- REQUIRED WORK
Although the records include pictures, the copy should not; write out exactly the lines from the first through the line with "The unique code".

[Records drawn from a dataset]
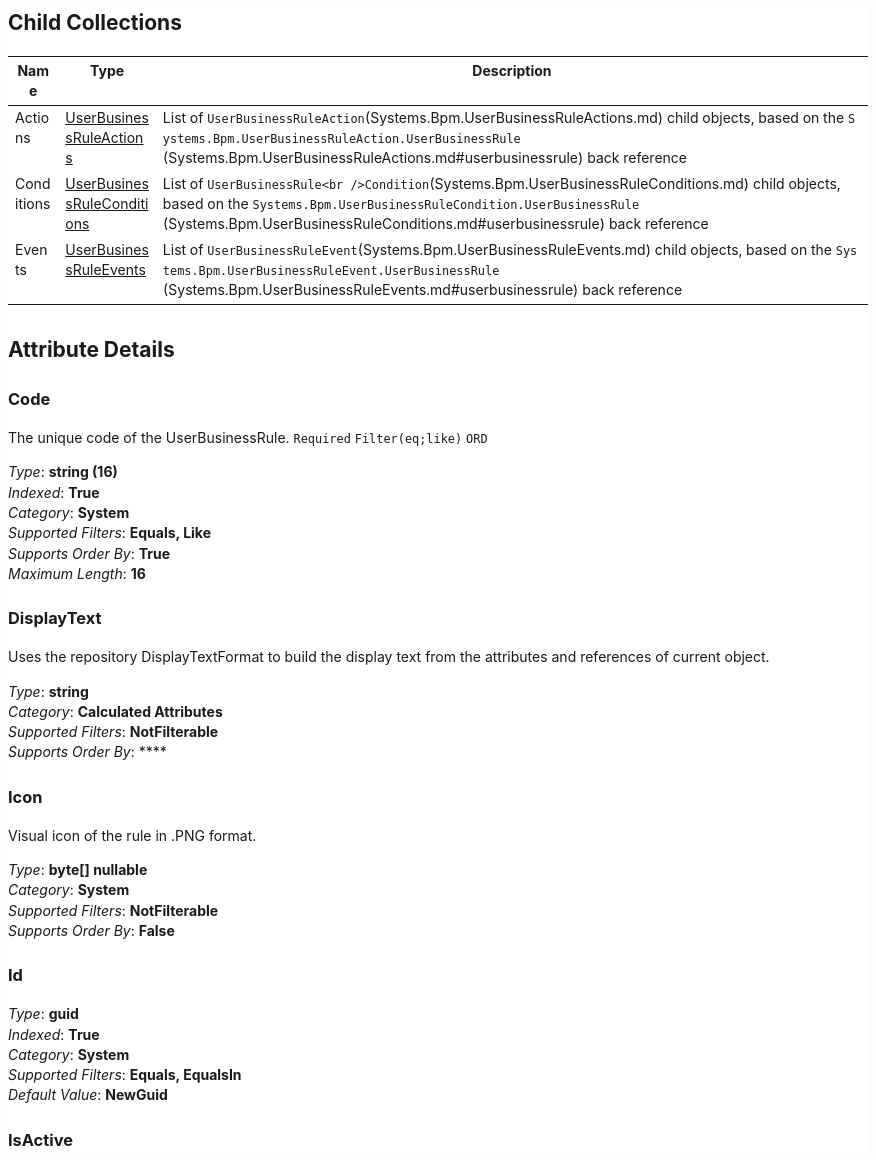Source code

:## Child Collections

| Name | Type | Description |
| ---- | ---- | --- |
| Actions | [UserBusinessRuleActions](Systems.Bpm.UserBusinessRuleActions.md) | List of `UserBusinessRuleAction`(Systems.Bpm.UserBusinessRuleActions.md) child objects, based on the `Systems.Bpm.UserBusinessRuleAction.UserBusinessRule`(Systems.Bpm.UserBusinessRuleActions.md#userbusinessrule) back reference 
| Conditions | [UserBusinessRuleConditions](Systems.Bpm.UserBusinessRuleConditions.md) | List of `UserBusinessRule<br />Condition`(Systems.Bpm.UserBusinessRuleConditions.md) child objects, based on the `Systems.Bpm.UserBusinessRuleCondition.UserBusinessRule`(Systems.Bpm.UserBusinessRuleConditions.md#userbusinessrule) back reference 
| Events | [UserBusinessRuleEvents](Systems.Bpm.UserBusinessRuleEvents.md) | List of `UserBusinessRuleEvent`(Systems.Bpm.UserBusinessRuleEvents.md) child objects, based on the `Systems.Bpm.UserBusinessRuleEvent.UserBusinessRule`(Systems.Bpm.UserBusinessRuleEvents.md#userbusinessrule) back reference 


## Attribute Details

### Code

The unique code of the UserBusinessRule. `Required` `Filter(eq;like)` `ORD`

_Type_: **string (16)**  
_Indexed_: **True**  
_Category_: **System**  
_Supported Filters_: **Equals, Like**  
_Supports Order By_: **True**  
_Maximum Length_: **16**  

### DisplayText

Uses the repository DisplayTextFormat to build the display text from the attributes and references of current object.

_Type_: **string**  
_Category_: **Calculated Attributes**  
_Supported Filters_: **NotFilterable**  
_Supports Order By_: ****  

### Icon

Visual icon of the rule in .PNG format.

_Type_: **byte[] __nullable__**  
_Category_: **System**  
_Supported Filters_: **NotFilterable**  
_Supports Order By_: **False**  

### Id

_Type_: **guid**  
_Indexed_: **True**  
_Category_: **System**  
_Supported Filters_: **Equals, EqualsIn**  
_Default Value_: **NewGuid**  

### IsActive
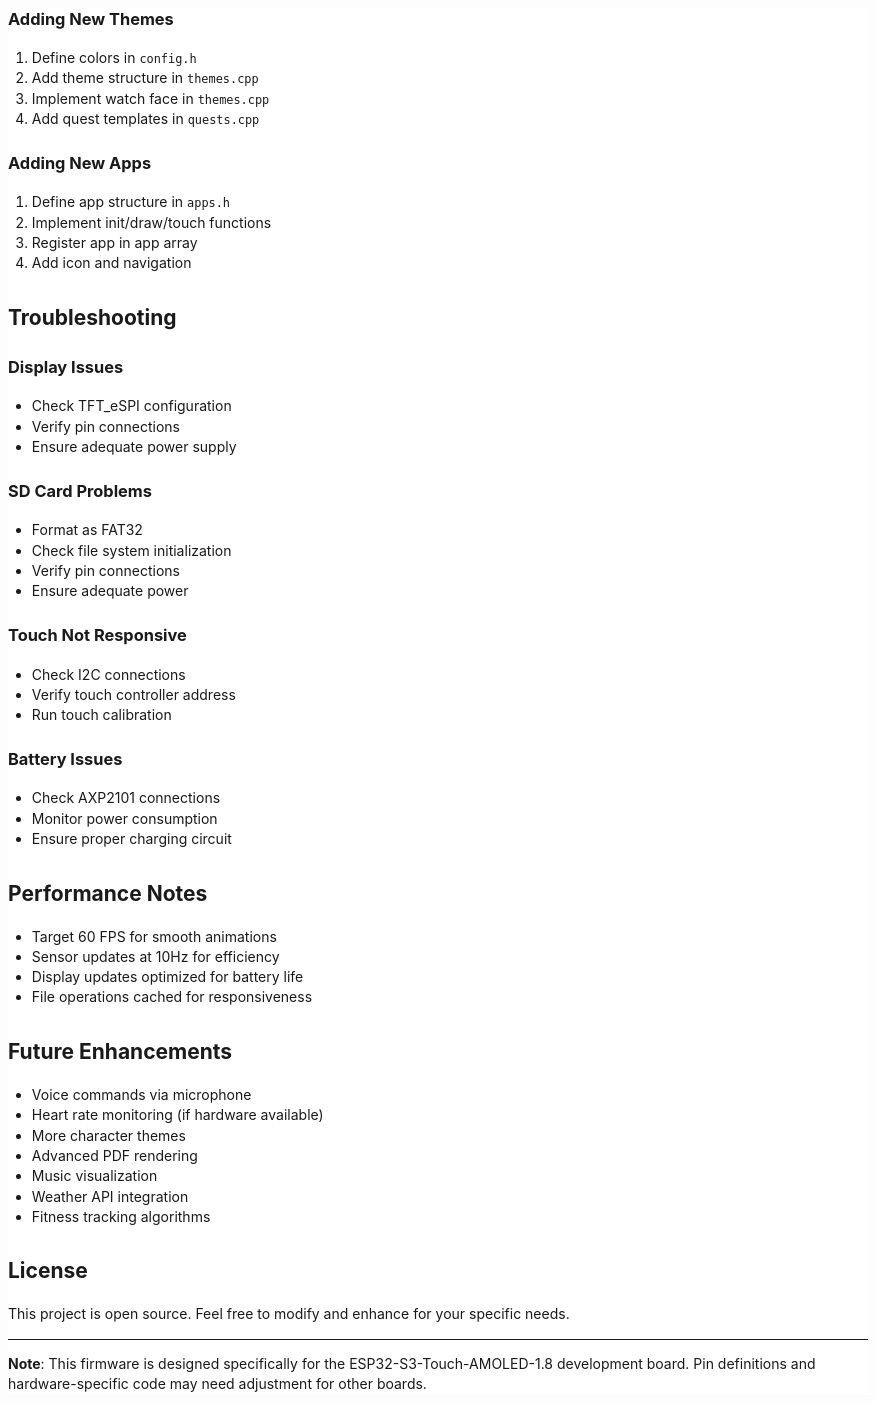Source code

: ### Adding New Themes
1. Define colors in `config.h`
2. Add theme structure in `themes.cpp`
3. Implement watch face in `themes.cpp`
4. Add quest templates in `quests.cpp`

### Adding New Apps
1. Define app structure in `apps.h`
2. Implement init/draw/touch functions
3. Register app in app array
4. Add icon and navigation

## Troubleshooting

### Display Issues
- Check TFT_eSPI configuration
- Verify pin connections
- Ensure adequate power supply

### SD Card Problems
- Format as FAT32
- Check file system initialization
- Verify pin connections
- Ensure adequate power

### Touch Not Responsive
- Check I2C connections
- Verify touch controller address
- Run touch calibration

### Battery Issues
- Check AXP2101 connections
- Monitor power consumption
- Ensure proper charging circuit

## Performance Notes
- Target 60 FPS for smooth animations
- Sensor updates at 10Hz for efficiency
- Display updates optimized for battery life
- File operations cached for responsiveness

## Future Enhancements
- Voice commands via microphone
- Heart rate monitoring (if hardware available)
- More character themes
- Advanced PDF rendering
- Music visualization
- Weather API integration
- Fitness tracking algorithms

## License
This project is open source. Feel free to modify and enhance for your specific needs.

---

**Note**: This firmware is designed specifically for the ESP32-S3-Touch-AMOLED-1.8 development board. Pin definitions and hardware-specific code may need adjustment for other boards.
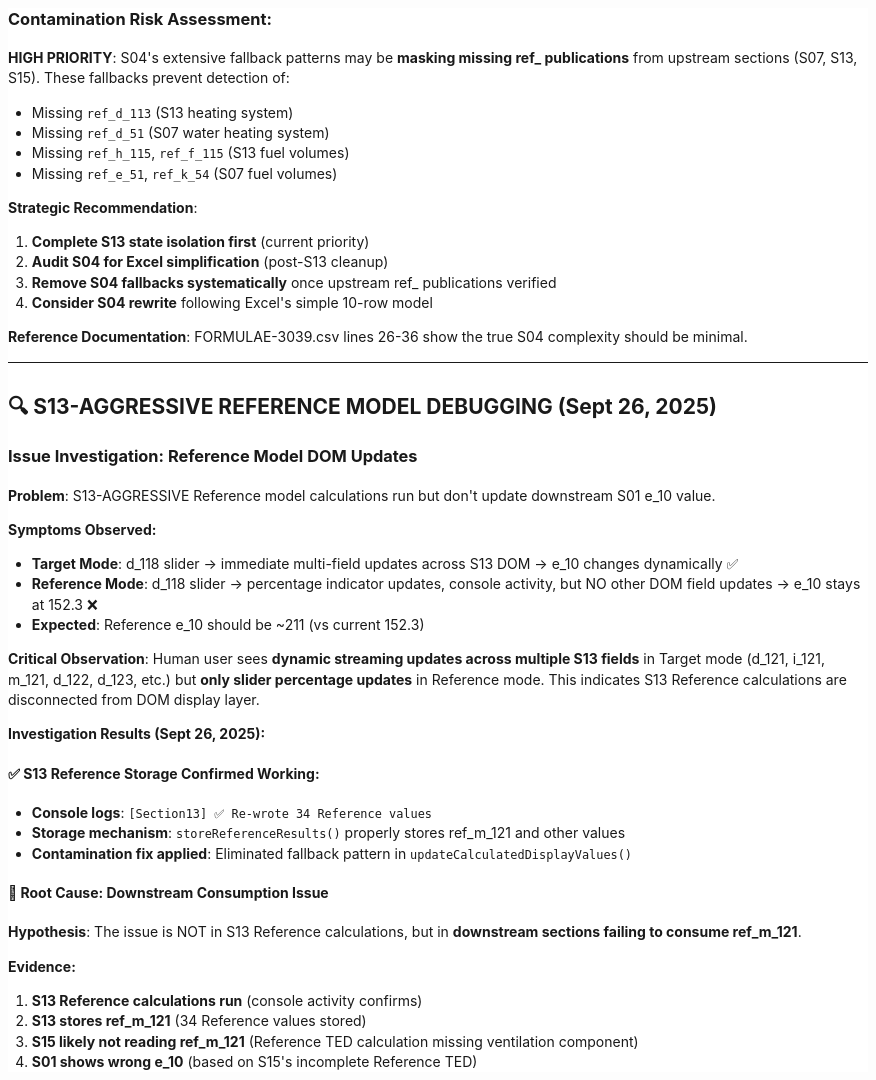 ### **Contamination Risk Assessment:**
**HIGH PRIORITY**: S04's extensive fallback patterns may be **masking missing ref_ publications** from upstream sections (S07, S13, S15). These fallbacks prevent detection of:
- Missing `ref_d_113` (S13 heating system)
- Missing `ref_d_51` (S07 water heating system)  
- Missing `ref_h_115`, `ref_f_115` (S13 fuel volumes)
- Missing `ref_e_51`, `ref_k_54` (S07 fuel volumes)

**Strategic Recommendation**: 
1. **Complete S13 state isolation first** (current priority)
2. **Audit S04 for Excel simplification** (post-S13 cleanup)
3. **Remove S04 fallbacks systematically** once upstream ref_ publications verified
4. **Consider S04 rewrite** following Excel's simple 10-row model

**Reference Documentation**: FORMULAE-3039.csv lines 26-36 show the true S04 complexity should be minimal.

---

## 🔍 **S13-AGGRESSIVE REFERENCE MODEL DEBUGGING (Sept 26, 2025)**

### **Issue Investigation: Reference Model DOM Updates**

**Problem**: S13-AGGRESSIVE Reference model calculations run but don't update downstream S01 e_10 value.

**Symptoms Observed:**
- **Target Mode**: d_118 slider → immediate multi-field updates across S13 DOM → e_10 changes dynamically ✅
- **Reference Mode**: d_118 slider → percentage indicator updates, console activity, but NO other DOM field updates → e_10 stays at 152.3 ❌
- **Expected**: Reference e_10 should be ~211 (vs current 152.3)

**Critical Observation**: Human user sees **dynamic streaming updates across multiple S13 fields** in Target mode (d_121, i_121, m_121, d_122, d_123, etc.) but **only slider percentage updates** in Reference mode. This indicates S13 Reference calculations are disconnected from DOM display layer.

**Investigation Results (Sept 26, 2025):**

#### **✅ S13 Reference Storage Confirmed Working:**
- **Console logs**: `[Section13] ✅ Re-wrote 34 Reference values` 
- **Storage mechanism**: `storeReferenceResults()` properly stores ref_m_121 and other values
- **Contamination fix applied**: Eliminated fallback pattern in `updateCalculatedDisplayValues()`

#### **🚨 Root Cause: Downstream Consumption Issue**
**Hypothesis**: The issue is NOT in S13 Reference calculations, but in **downstream sections failing to consume ref_m_121**.

**Evidence:**
1. **S13 Reference calculations run** (console activity confirms)
2. **S13 stores ref_m_121** (34 Reference values stored)
3. **S15 likely not reading ref_m_121** (Reference TED calculation missing ventilation component)
4. **S01 shows wrong e_10** (based on S15's incomplete Reference TED)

- TASK RESULT
Source code

:## Child Collections

| Name | Type | Description |
| ---- | ---- | --- |
| Actions | [UserBusinessRuleActions](Systems.Bpm.UserBusinessRuleActions.md) | List of `UserBusinessRuleAction`(Systems.Bpm.UserBusinessRuleActions.md) child objects, based on the `Systems.Bpm.UserBusinessRuleAction.UserBusinessRule`(Systems.Bpm.UserBusinessRuleActions.md#userbusinessrule) back reference 
| Conditions | [UserBusinessRuleConditions](Systems.Bpm.UserBusinessRuleConditions.md) | List of `UserBusinessRule<br />Condition`(Systems.Bpm.UserBusinessRuleConditions.md) child objects, based on the `Systems.Bpm.UserBusinessRuleCondition.UserBusinessRule`(Systems.Bpm.UserBusinessRuleConditions.md#userbusinessrule) back reference 
| Events | [UserBusinessRuleEvents](Systems.Bpm.UserBusinessRuleEvents.md) | List of `UserBusinessRuleEvent`(Systems.Bpm.UserBusinessRuleEvents.md) child objects, based on the `Systems.Bpm.UserBusinessRuleEvent.UserBusinessRule`(Systems.Bpm.UserBusinessRuleEvents.md#userbusinessrule) back reference 


## Attribute Details

### Code

The unique code of the UserBusinessRule. `Required` `Filter(eq;like)` `ORD`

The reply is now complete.